What is a Neural Network?
An artificial neural network learning algorithm, or neural network, or just neural net
, is a computational learning system that uses a network of functions to understand and translate a data input of one form into a desired output, usually in another form. The concept of the artificial neural network was inspired by human biology and the way neurons of the human brain function together to understand inputs from human senses.
Neural networks are just one of many tools and approaches used in machine learning algorithms. The neural network itself may be used as a piece in many different machine learning algorithms to process complex data inputs into a space that computers can understand.
Neural networks are being applied to many real-life problems today, including speech and image recognition, spam email filtering, finance, and medical diagnosis, to name a few.
How Does a Neural Network Work?
Machine learning algorithms that use neural networks generally do not need to be programmed with specific rules that define what to expect from the input. The neural net learning algorithm instead learns from processing many labeled examples (i.e. data with with "answers") that are supplied during training and using this answer key to learn what characteristics of the input are needed to construct the correct output. Once a sufficient number of examples have been processed, the neural network can begin to process new, unseen inputs and successfully return accurate results. The more examples and variety of inputs the program sees, the more accurate the results typically become because the program learns with experience.
This concept can best be understood with an example. Imagine the "simple" problem of trying to determine whether or not an image contains a cat. While this is rather easy for a human to figure out, it is much more difficult to train a computer to identify a cat in an image using classical methods. Considering the diverse possibilities of how a cat may look in a picture, writing code to account for every scenario is almost impossible. But using machine learning, and more specifically neural networks, the program can use a generalized approach to understanding the content in an image.
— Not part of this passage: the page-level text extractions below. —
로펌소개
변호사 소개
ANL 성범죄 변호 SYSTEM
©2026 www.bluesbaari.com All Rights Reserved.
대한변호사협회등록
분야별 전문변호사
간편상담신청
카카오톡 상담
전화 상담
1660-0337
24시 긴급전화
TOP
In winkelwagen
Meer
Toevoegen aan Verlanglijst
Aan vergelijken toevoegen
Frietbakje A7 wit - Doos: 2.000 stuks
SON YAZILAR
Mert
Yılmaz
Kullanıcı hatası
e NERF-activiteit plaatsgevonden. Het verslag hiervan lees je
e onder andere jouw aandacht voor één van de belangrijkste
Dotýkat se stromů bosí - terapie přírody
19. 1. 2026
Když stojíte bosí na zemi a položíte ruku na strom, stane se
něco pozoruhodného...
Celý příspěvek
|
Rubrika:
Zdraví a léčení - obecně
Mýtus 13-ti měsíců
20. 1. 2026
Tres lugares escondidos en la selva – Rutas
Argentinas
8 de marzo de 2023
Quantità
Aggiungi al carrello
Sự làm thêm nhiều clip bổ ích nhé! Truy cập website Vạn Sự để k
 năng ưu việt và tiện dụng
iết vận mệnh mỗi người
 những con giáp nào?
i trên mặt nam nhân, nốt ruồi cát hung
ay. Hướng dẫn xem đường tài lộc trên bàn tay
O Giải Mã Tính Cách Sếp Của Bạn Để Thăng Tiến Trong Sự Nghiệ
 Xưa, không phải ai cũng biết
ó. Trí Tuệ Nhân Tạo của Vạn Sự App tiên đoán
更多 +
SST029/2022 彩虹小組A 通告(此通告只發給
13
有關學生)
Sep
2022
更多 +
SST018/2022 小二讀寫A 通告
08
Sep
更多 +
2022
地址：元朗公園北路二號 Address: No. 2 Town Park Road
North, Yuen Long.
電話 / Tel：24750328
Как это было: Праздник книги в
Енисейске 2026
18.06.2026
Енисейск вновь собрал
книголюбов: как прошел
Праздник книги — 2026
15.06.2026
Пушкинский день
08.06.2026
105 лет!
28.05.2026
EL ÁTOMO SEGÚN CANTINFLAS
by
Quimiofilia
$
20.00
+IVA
Using several layers of functions to decompose the image into data points and information that a computer can use, the neural network can start to identify trends that exist across the many, many examples that it processes and classify images by their similarities.
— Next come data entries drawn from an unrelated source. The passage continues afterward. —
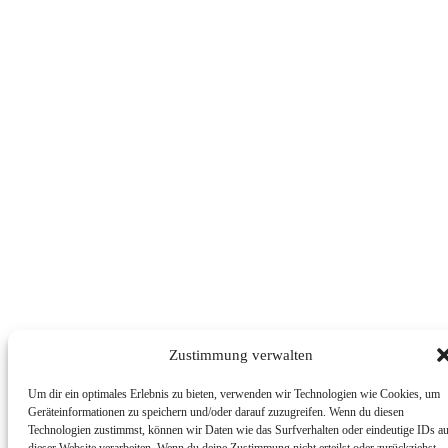
Copy link
Zustimmung verwalten
Um dir ein optimales Erlebnis zu bieten, verwenden wir Technologien wie Cookies, um
Geräteinformationen zu speichern und/oder darauf zuzugreifen. Wenn du diesen
Technologien zustimmst, können wir Daten wie das Surfverhalten oder eindeutige IDs a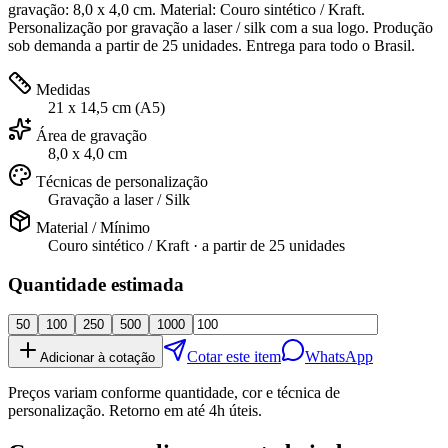
gravação: 8,0 x 4,0 cm. Material: Couro sintético / Kraft.
Personalização por gravação a laser / silk com a sua logo. Produção
sob demanda a partir de 25 unidades. Entrega para todo o Brasil.
Medidas
21 x 14,5 cm (A5)
Área de gravação
8,0 x 4,0 cm
Técnicas de personalização
Gravação a laser / Silk
Material / Mínimo
Couro sintético / Kraft
· a partir de
25 unidades
Quantidade estimada
50
100
250
500
1000
Cotar este item
WhatsApp
Adicionar à cotação
Preços variam conforme quantidade, cor e técnica de
personalização. Retorno em até 4h úteis.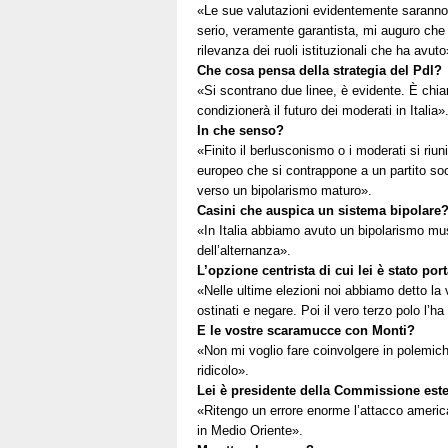
«Le sue valutazioni evidentemente saranno
serio, veramente garantista, mi auguro che 
rilevanza dei ruoli istituzionali che ha avuto
Che cosa pensa della strategia del Pdl?
«Si scontrano due linee, è evidente. È chi
condizionerà il futuro dei moderati in Italia»
In che senso?
«Finito il berlusconismo o i moderati si riu
europeo che si contrappone a un partito so
verso un bipolarismo maturo».
Casini che auspica un sistema bipolare
«In Italia abbiamo avuto un bipolarismo mu
dell’alternanza».
L’opzione centrista di cui lei è stato po
«Nelle ultime elezioni noi abbiamo detto la
ostinati e negare. Poi il vero terzo polo l’ha 
E le vostre scaramucce con Monti?
«Non mi voglio fare coinvolgere in polemiche
ridicolo».
Lei è presidente della Commissione ester
«Ritengo un errore enorme l’attacco america
in Medio Oriente».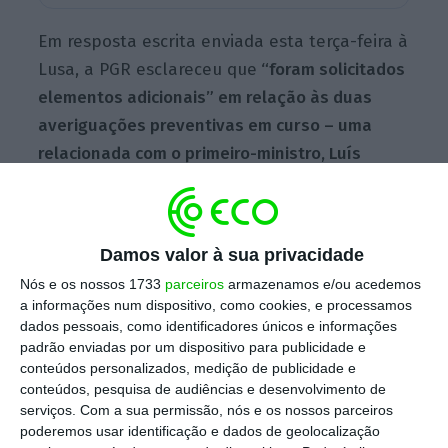
Em resposta escrita enviada esta terça-feira à
Lusa, a PGR esclareceu que
“foram solicitados
elementos adicionais” em relação às duas
averiguações preventivas em curso – uma
relacionada com o primeiro-ministro, Luís
Montenegro, e a empresa Spinumviva, e outra
relacionada com o secretário-geral do PS,
Pedro Nuno Santos, e a aquisição de um imóvel
Damos valor à sua privacidade
em Lisboa.
Nós e os nossos 1733
parceiros
armazenamos e/ou acedemos
a informações num dispositivo, como cookies, e processamos
dados pessoais, como identificadores únicos e informações
“As averiguações preventivas encontram-se
padrão enviadas por um dispositivo para publicidade e
em curso, aguardando o Ministério Público
conteúdos personalizados, medição de publicidade e
conteúdos, pesquisa de audiências e desenvolvimento de
resposta a essas solicitações”, acrescentou a
serviços.
Com a sua permissão, nós e os nossos parceiros
PGR. As duas averiguações preventivas estão
poderemos usar identificação e dados de geolocalização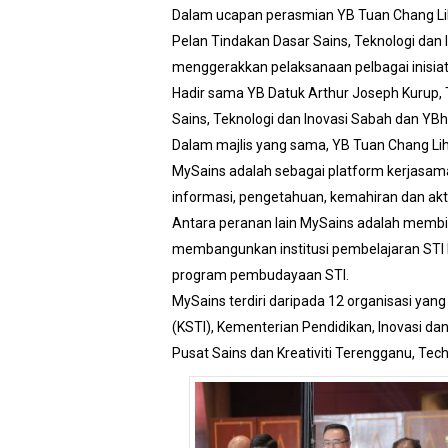
Dalam ucapan perasmian YB Tuan Chang Lih 
Pelan Tindakan Dasar Sains, Teknologi dan 
menggerakkan pelaksanaan pelbagai inisiat
Hadir sama YB Datuk Arthur Joseph Kurup, Ti
Sains, Teknologi dan Inovasi Sabah dan YBhg
Dalam majlis yang sama, YB Tuan Chang Li
MySains adalah sebagai platform kerjasama a
informasi, pengetahuan, kemahiran dan akti
Antara peranan lain MySains adalah membi
membangunkan institusi pembelajaran STI 
program pembudayaan STI.
MySains terdiri daripada 12 organisasi yan
(KSTI), Kementerian Pendidikan, Inovasi d
Pusat Sains dan Kreativiti Terengganu, Tec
(image is taken from a Google Tech Talk by Jeff Dean at Campus Seoul on March 7, 2016)
After processing many training examples of cat images, the algorithm has a model of what elements, and their respective relationships, in an image are important to consider when deciding whether a cat is present in the picture or not. When evaluating a new image, the neural net compares the data points about the new image to its model, which is based off of all previous evaluations. It then uses some simple statistics to decides whether the image contains a cat or not based on how closely it matches the model.
In this example, the layers of functions between the input and the output are what make up the neural network. In practice, the neural network is slightly more complicated than the image above shows. The following image captures the interaction between layers slightly better, but keep in mind that there are many variations of the relationships between nodes, or artificial neurons:
Applications of Neural Networks
Neural networks can be applied to a broad range of problems and can assess many different types of input, including images, videos, files, databases, and more. They also do not require explicit programming to interpret the content of those inputs.
Because of the generalized approach to problem solving that neural networks offer, there is virtually no limit to the areas that this technique can be applied. Some common applications of neural networks today, include image/pattern recognition, self driving vehicle trajectory prediction, facial recognition, data mining, email spam filtering, medical diagnosis, and cancer research. There are many more ways that neural nets are used today, and adoption is increasing rapidly.